EXERCISE: Render the data below as a Markdown table, with the line number in a column headed "Row" and the line itself in a column headed "Text". Skip blank lines and leave out the pictures.

TASK INPUT:
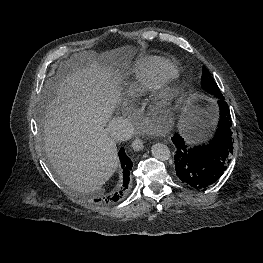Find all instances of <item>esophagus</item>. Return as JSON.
Here are the masks:
<instances>
[{"label": "esophagus", "instance_id": "34e87169", "mask_svg": "<svg viewBox=\"0 0 263 263\" xmlns=\"http://www.w3.org/2000/svg\"><path fill=\"white\" fill-rule=\"evenodd\" d=\"M132 148L134 151H140L143 149V141L137 137L134 139L133 143H132Z\"/></svg>", "mask_w": 263, "mask_h": 263}]
</instances>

ANSWER TO THE EXERCISE:
| Row | Text |
|---|---|
| 1 | Find all instances of <item>esophagus</item>. Return as JSON. |
| 2 | Here are the masks: |
| 3 | <instances> |
| 4 | [{"label": "esophagus", "instance_id": "34e87169", "mask_svg": "<svg viewBox=\"0 0 263 263\" xmlns=\"http://www.w3.org/2000/svg\"><path fill=\"white\" fill-rule=\"evenodd\" d=\"M132 148L134 151H140L143 149V141L137 137L134 139L133 143H132Z\"/></svg>", "mask_w": 263, "mask_h": 263}] |
| 5 | </instances> |